** WORK INSTRUCTIONS **
Lay out the rows below as a JSON list of strings, one string per line, skipping blank lines and leaving out the pictures. Cover only the lines from the one holding "pose: elev=268.9 azim=266.6" through the end of the rows, both included.

** THE RECORDS **

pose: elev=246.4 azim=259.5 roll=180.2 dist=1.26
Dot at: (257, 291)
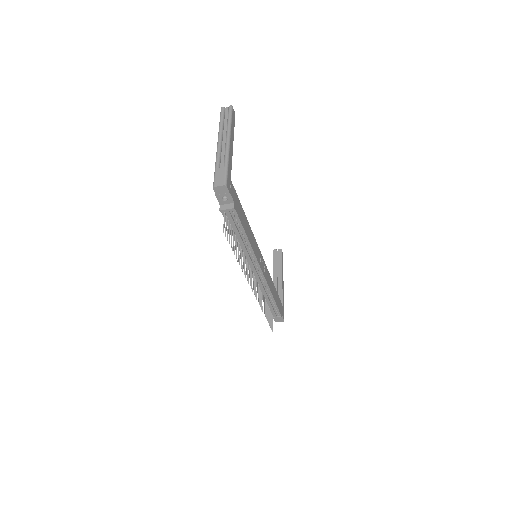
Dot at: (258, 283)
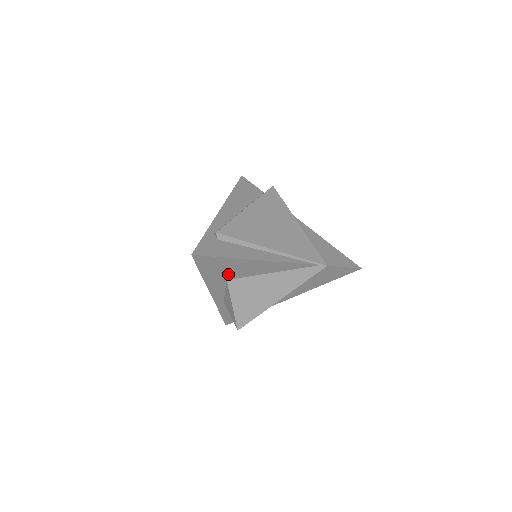
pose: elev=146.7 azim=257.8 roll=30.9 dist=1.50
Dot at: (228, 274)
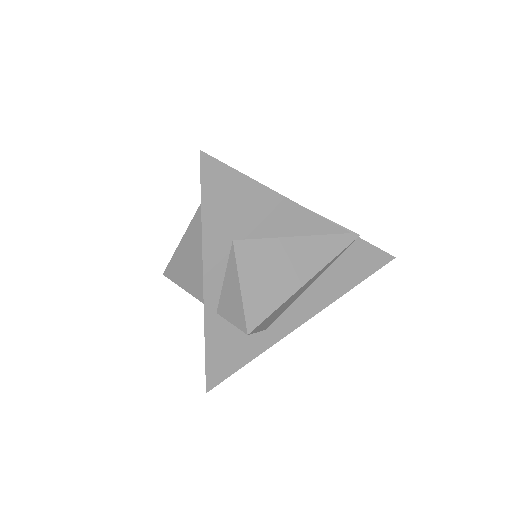
Dot at: (237, 224)
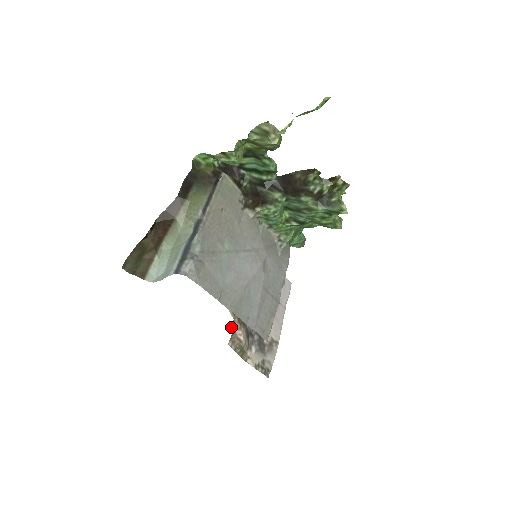
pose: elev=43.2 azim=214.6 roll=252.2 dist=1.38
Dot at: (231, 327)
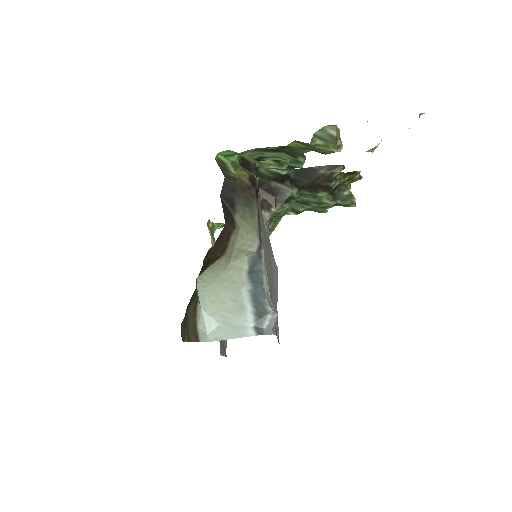
Dot at: occluded
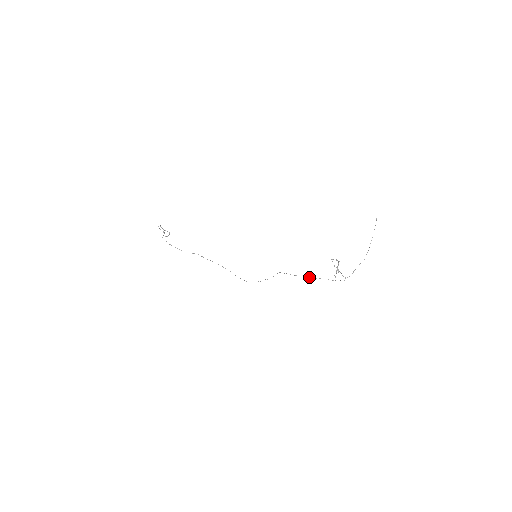
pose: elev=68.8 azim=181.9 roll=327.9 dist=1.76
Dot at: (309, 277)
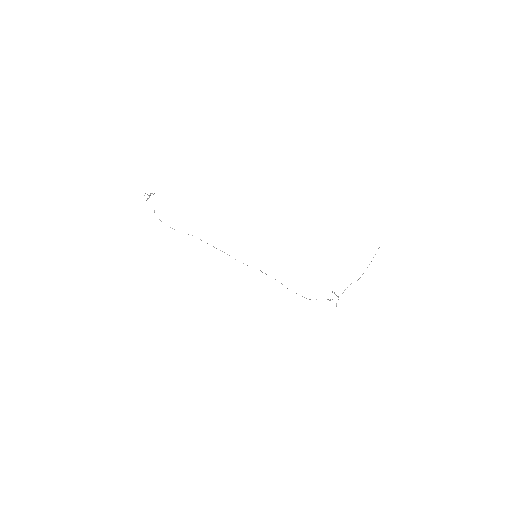
Dot at: occluded
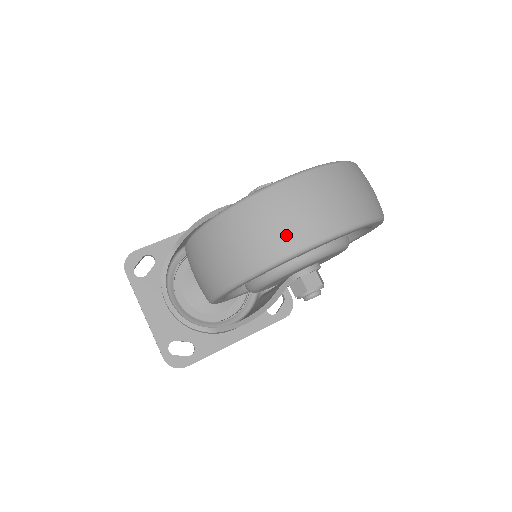
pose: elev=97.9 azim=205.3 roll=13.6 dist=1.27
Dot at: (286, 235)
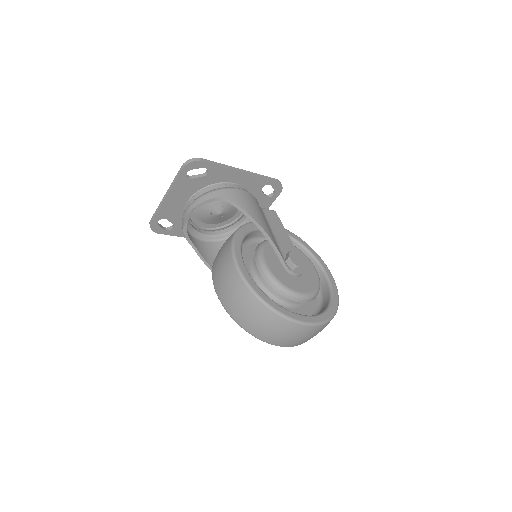
Dot at: (275, 339)
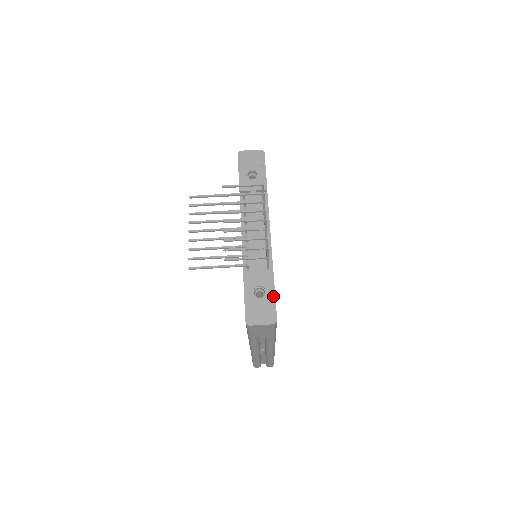
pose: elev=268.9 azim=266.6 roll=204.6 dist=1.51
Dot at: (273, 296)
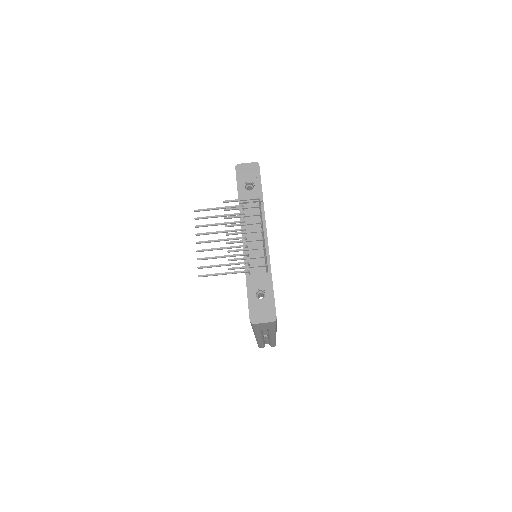
Dot at: (272, 297)
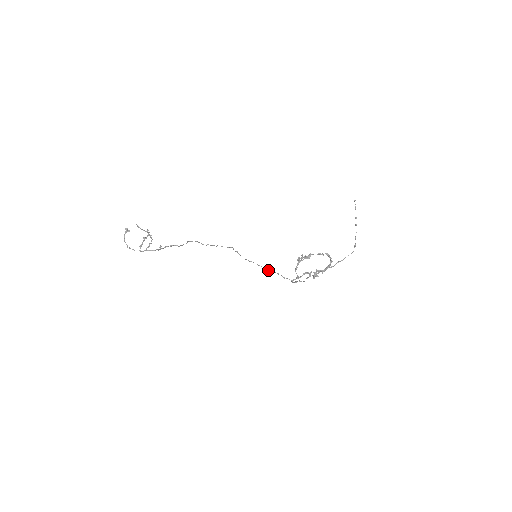
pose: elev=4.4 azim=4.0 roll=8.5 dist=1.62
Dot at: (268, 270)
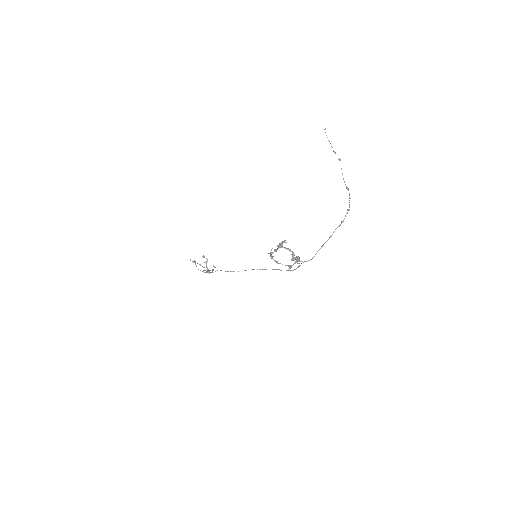
Dot at: (265, 269)
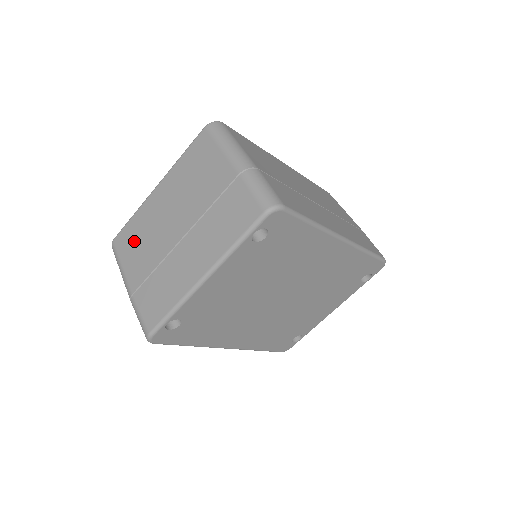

** FULL RESPONSE **
[
  "pose: elev=268.9 azim=266.6 roll=204.6 dist=1.51",
  "Dot at: (273, 296)",
  "Dot at: (272, 297)",
  "pose: elev=4.4 azim=4.0 roll=8.5 dist=1.62",
  "Dot at: (268, 270)",
  "Dot at: (265, 269)"
]